◆ **DOCUMENT EXTRACT**:
Since 2015, Friends for Conservation and Development (FCD) instituted a three-person Karst Management Unit, as recommended by the Chiquibul Cave System Management Plan. The primary objective of the Karst Management Unit is to collect data on natural, cultural and anthropogenic impacts occurring in the Chiquibul Cave System by exploring, mapping, monitoring and inventorying . The area of concentration has been primarily within and along the Chiquibul Cave System. Features and variables documented, include the presence of Maya artefacts, skeletal remains, cave modifications, water availability and any site disturbance (looting or vandalism). All inventory data are recorded on cave site forms and a detailed description with GPS coordinates of the finding is outlined.
The Chiquibul Cave System (CCS) is located within the Chiquibul National Park. For management purposes it has its own management plan and falls under the Institute of Archaeology, as the regulatory agency. FCD and the Institute of Archaeology entered into a co-management agreement for on-site management of the CCS in 2008.
The CCS is known as the largest network of caves in Central America and is considered to harbor the largest cave room in the western hemisphere; measuring approximately 1,600 ft long by 600 wide.
It is the largest known network of a cave system in Central America with 65 km of passages mapped along with more than 60 sinkholes. It found within a broadleaf forest containing archaeological, geological and biological assets.

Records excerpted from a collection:
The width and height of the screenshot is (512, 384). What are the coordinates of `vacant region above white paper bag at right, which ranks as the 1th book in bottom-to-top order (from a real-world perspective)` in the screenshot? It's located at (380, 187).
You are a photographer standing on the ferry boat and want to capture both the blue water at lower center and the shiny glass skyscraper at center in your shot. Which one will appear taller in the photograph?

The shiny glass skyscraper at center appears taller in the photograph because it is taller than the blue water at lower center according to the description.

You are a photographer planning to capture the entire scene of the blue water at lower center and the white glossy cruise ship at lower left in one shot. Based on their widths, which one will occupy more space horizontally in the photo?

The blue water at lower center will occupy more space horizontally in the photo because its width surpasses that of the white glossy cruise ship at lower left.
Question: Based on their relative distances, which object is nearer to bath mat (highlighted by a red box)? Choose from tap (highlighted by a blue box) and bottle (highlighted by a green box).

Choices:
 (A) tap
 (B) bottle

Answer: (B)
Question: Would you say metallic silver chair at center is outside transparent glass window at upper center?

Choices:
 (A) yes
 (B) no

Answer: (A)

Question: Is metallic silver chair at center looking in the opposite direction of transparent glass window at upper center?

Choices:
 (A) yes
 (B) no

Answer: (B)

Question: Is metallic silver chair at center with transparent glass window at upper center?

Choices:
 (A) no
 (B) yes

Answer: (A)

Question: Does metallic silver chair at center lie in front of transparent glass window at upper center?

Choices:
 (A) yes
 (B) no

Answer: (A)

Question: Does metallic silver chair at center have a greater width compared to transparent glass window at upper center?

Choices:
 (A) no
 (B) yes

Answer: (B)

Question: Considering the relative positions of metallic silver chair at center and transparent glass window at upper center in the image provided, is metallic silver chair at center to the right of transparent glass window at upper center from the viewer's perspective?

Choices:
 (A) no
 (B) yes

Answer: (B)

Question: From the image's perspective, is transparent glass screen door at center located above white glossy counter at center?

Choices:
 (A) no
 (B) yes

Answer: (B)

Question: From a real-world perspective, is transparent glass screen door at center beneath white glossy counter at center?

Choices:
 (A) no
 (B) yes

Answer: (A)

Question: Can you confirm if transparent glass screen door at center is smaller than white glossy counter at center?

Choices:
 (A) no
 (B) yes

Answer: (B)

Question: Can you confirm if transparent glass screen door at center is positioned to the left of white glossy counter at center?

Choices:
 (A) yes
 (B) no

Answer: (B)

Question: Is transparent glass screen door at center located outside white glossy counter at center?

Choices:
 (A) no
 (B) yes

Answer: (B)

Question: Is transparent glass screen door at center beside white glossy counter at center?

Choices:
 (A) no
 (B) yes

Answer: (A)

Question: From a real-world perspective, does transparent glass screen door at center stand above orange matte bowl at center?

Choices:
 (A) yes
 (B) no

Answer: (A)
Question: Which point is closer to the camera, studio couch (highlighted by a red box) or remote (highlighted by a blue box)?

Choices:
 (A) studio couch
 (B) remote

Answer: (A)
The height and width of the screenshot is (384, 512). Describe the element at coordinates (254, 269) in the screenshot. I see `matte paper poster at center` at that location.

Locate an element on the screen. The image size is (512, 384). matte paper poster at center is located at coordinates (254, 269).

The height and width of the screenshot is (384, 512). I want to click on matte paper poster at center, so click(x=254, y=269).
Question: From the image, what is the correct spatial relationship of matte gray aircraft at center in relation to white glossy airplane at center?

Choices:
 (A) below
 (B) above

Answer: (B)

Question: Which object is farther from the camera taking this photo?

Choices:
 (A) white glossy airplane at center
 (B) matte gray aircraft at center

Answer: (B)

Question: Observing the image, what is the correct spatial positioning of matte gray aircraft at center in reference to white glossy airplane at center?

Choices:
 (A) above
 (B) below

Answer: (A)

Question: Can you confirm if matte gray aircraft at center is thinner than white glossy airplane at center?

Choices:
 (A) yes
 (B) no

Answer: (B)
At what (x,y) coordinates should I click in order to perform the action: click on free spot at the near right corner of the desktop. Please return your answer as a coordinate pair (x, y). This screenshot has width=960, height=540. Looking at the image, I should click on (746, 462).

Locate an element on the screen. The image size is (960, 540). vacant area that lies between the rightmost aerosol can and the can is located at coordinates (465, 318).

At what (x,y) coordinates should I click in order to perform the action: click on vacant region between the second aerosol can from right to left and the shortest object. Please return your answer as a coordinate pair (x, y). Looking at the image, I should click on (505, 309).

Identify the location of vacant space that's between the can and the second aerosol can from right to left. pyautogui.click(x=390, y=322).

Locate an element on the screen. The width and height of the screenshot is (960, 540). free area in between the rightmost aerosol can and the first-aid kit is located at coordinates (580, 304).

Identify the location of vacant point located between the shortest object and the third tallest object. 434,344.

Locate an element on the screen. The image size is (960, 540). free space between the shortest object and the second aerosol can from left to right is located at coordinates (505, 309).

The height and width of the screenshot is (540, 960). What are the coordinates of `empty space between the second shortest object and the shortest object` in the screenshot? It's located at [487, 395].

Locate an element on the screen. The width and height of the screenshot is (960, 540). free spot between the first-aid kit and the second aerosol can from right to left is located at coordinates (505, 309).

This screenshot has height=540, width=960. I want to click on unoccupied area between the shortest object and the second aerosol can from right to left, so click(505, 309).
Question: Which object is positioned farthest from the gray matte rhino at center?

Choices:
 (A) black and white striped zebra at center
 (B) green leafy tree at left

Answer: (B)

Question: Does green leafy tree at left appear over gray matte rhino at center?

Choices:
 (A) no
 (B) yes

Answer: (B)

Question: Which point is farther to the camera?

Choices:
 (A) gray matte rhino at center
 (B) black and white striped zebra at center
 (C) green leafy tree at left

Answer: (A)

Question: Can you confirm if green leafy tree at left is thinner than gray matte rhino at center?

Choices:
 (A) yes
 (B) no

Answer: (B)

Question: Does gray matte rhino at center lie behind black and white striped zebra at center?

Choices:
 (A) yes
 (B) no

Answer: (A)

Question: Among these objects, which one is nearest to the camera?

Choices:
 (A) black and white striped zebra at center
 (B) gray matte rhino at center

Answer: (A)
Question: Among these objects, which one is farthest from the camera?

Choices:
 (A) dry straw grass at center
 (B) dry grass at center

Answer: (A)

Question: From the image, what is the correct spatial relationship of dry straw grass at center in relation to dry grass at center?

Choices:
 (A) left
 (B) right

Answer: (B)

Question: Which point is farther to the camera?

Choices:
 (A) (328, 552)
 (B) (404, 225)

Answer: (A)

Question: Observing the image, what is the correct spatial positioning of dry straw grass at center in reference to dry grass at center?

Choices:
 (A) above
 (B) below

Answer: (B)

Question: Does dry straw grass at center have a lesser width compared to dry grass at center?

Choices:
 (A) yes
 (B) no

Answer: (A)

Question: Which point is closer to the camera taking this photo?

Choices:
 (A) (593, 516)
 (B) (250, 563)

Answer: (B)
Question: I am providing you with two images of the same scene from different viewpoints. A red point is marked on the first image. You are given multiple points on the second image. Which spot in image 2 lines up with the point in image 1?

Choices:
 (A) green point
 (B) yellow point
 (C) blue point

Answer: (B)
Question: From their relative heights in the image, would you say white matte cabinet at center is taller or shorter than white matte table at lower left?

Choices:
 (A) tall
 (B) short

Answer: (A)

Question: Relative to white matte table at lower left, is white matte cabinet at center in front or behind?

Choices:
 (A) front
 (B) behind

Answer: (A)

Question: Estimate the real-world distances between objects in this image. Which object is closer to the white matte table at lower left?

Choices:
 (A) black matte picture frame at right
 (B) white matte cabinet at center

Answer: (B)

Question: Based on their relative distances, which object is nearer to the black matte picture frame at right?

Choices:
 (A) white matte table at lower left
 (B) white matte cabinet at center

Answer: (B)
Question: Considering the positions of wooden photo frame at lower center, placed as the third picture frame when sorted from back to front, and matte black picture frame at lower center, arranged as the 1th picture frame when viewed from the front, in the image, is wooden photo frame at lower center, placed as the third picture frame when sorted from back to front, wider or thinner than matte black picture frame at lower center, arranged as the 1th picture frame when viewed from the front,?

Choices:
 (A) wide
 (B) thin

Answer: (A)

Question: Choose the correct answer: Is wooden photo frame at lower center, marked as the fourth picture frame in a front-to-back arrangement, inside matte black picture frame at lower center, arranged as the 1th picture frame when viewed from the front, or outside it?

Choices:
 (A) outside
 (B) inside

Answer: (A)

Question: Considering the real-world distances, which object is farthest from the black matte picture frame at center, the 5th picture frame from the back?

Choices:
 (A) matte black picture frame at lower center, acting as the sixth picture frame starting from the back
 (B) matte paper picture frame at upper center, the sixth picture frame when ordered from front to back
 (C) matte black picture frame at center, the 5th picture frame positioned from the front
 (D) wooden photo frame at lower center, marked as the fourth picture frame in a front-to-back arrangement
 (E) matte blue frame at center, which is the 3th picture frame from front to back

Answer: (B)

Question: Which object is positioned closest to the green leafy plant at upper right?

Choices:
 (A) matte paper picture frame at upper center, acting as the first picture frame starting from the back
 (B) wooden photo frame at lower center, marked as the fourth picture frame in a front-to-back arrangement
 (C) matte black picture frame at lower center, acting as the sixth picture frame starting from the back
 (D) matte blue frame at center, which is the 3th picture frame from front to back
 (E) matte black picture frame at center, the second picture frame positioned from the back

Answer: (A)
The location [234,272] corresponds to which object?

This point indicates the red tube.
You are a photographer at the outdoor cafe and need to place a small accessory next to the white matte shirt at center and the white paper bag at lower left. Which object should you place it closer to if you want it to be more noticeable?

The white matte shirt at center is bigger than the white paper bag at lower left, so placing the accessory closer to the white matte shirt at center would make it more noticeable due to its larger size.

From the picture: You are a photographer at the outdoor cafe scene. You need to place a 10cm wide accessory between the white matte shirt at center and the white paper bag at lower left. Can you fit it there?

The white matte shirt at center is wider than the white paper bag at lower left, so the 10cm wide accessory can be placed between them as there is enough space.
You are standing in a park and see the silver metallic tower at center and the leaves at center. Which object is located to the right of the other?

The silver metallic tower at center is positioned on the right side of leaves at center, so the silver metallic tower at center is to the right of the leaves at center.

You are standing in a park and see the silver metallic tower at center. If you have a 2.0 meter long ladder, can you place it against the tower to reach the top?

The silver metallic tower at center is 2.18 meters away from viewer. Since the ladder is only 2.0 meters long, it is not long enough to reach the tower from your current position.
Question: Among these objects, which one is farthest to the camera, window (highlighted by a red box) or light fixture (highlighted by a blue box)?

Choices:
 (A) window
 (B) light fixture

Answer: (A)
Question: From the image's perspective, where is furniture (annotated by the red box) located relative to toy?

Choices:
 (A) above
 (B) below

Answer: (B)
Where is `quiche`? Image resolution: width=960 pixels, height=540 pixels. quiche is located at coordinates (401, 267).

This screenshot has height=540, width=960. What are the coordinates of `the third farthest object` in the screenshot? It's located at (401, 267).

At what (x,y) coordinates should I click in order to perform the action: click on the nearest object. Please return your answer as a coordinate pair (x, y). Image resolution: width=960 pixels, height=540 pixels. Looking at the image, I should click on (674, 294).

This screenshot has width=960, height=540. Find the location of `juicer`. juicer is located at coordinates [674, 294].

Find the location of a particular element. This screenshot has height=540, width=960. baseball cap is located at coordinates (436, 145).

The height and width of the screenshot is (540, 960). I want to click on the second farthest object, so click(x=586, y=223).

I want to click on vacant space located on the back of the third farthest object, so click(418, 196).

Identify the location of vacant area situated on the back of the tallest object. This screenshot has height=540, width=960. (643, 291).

◆ **YOUR OBJECTIVE**: Extend the text on the Chiquibul Cave System, picking up directly after its final sentence. These rows were drawn from a separate source and are unrelated to the text on the Chiquibul Cave System.

◆ **ANSWER FOR THE TASK**:
All species in a cave system are dependent of each other. At least 70 invertebrate species have been documented within the Chiquibul Cave System. Species of snails, spiders of the family Pholcidae with reduced eyes, eyeless isopods, shrimp and crab with reduced or no eyes, springtails, and insects have all been recorded. But more are anticipated to be discovered since research in faunal species has been limited.
Bats, catfish with eyes and pigment, snakes and rodents have also been recorded in the CCS. Only four or five species found deep in the caves show significant adaptation to the cave environment.
Expeditions in 1989 discovered the remains of a juvenile Florida Cave Bear (Tremarctos Floridanus) dating back to the Glacial Pleistocene Era (2.5 million to 12, 000 years ago). Another great find was that of the extinct species of a large vampire bat (Desmodus draculae).
The Caracol Archeological Reserve is found within the Chiquibul Forest. The Maya temples observed demonstrate a highly advanced Mayan society in this landscape. FCD has documented vestiges of a rich cultural heritage cloaked under the green forest canopy across the Chiquibul-Maya Mountain landscape; however, more systematic recording and documentation will be necessary.